Thursday, November 5, 2009

Berlin Days, Berlin Nights











Berlin days, Berlin nights

Hard to believe that we have only now 6 weeks left to our residency in Berlin. What started as a great unknown journey on May 31st has become a fully lived experience filled with emotional and creative impact. Being in Berlin has proven to be extremely productive and conducive to work. Most of October we spent preparing for 2 major video shoots, one with dancers and the second with actors. On both occasions we were blessed to be able to work with extremely talented and generous performers – we will be eternally grateful to them for their time and involvement with our project and our ideas.

When not shooting, we have spent our time editing the material and also composing sounds to go with it.
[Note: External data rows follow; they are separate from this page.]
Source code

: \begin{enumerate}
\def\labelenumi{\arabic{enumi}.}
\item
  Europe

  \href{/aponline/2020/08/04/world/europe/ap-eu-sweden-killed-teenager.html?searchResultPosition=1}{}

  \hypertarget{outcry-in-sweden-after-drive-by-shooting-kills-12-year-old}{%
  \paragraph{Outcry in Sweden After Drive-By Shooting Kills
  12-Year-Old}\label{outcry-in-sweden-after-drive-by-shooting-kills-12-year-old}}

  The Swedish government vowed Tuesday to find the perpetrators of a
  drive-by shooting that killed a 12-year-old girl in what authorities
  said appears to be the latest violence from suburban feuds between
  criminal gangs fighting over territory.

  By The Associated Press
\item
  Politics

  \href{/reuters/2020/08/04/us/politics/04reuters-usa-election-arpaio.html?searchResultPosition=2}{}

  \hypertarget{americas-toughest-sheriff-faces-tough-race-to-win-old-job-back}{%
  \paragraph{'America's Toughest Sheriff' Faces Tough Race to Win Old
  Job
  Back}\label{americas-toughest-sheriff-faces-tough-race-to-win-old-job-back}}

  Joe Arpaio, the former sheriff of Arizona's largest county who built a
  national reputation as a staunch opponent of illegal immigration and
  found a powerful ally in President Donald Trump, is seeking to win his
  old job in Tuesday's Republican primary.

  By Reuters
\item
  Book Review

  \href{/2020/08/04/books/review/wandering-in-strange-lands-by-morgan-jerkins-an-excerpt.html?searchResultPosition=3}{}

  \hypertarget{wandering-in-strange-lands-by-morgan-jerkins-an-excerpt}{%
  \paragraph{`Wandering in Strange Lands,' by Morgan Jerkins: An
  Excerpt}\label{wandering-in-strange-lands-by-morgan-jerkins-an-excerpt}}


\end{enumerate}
It is very rewarding to see how the various tracks in our work are starting to take concrete forms, how the narrative and the image impulses coalesce, how we are forging an audiovisual language that distills our ideas and experiences and turns them into distinct works of art. We have still a long way to go until the finished pieces can be shown, but the direction of each component of the whole is now very clear. We have overcome the difficult and confusing initial days of our arrival in Berlin, when it felt as if we were walking through thick, dark mud, and now the good ideas have sorted themselves out and the material itself is starting to take its own shape and expression.

Browsing through the shelves at the St. George English bookstore, we came across a copy of Lawrence Weschler's "Vermeer In Bosnia"(Vintage Books, 2005). We bought it, intrigued by the title, but never suspecting that it would prove to be a fascinating and inspiring read. The three main essays in the book deal with the atrocities of the Bosnian war, the subsequent trials at the Yugoslav War Tribunal at The Hague, and the momentous days that led to the fall of the Milosevic regime in Belgrade in 1997. What we found particularly moving and engaging in Weschler's writing was the broad humanistic frame in which he sets up a historical perspective to understand the then current events, building beautiful arguments in which works of art, theater, and philosophy serve as springboards for a broader analysis not only of the particular conflict at hand but also of general views about violence, ethnicity, historical memory, and political agency. One wonderful moment involves going to see the Vermeer paintings at the Mauritshuis in The Hague, to seek respite from the brutal testimonies at the tribunal, and engaging in a disquisition about Vermeer's time and how his paintings depicted an idealized serenity that belied the horrors of the 30 Years War (1618-1648) in which, as he puts it, all of Europe was Bosnia, mired in bloody religious and ethnic strife.

We have been taking advantage of Berlin’s extraordinary cultural offerings, going to concerts (both classical and experimental), dance performances (often very moving, sometimes pretentious), and tonight, an amazingly acute theater performance that uncannily parallels some aspects of our own work and in particular our emotional involvement with the conflict in the Middle East. The piece, “Third Generation”, is a co-production of the Schaubühne Theater in Berlin and the Habima of Tel Aviv. Directed by Yael Ronen, a young Israeli director, it brings together a cast of Israeli, Palestinian, and German actors to, in their own words, “analyze the Gordian Knot that characterizes these three nations”. They do this mostly in English, with an even-handedness, great humor, a daring honesty, and without ever falling into easy didacticism or the facile sentimentalism that might be expected from the subject matter. In a particular poignant scene, a trio of Israeli actors impersonate teenagers that have been through a recent educational trip to Auschwitz and other death camps. The scene is both funny and terrifying in its accurate portrayal of the convoluted relationship of Israeli society to the Holocaust. In another, an Israeli soldier is haunted by the ghost of a Palestinian he gunned down when he mistakenly thought the can of Coke he was holding in his hand was a grenade. It was very interesting for us to see this complex situation turned into a piece of experimental theater, with its own discursive logic and conventions. It is obvious that for those involved in this production, the work had to reflect a reality that is very much lived and experienced in the every day.

See: http://www.schaubuehne.de/spielplan/detailansicht.php?id_event_date=264768&id_event_cluster=69699&id_language=2

For us, we are addressing similar subject matter, but in a more general and abstract way: we come to it as mediated observers, touched by its many contradictions, but ultimately removed from it by geographical distance and the luxury of a more philosophical perspective.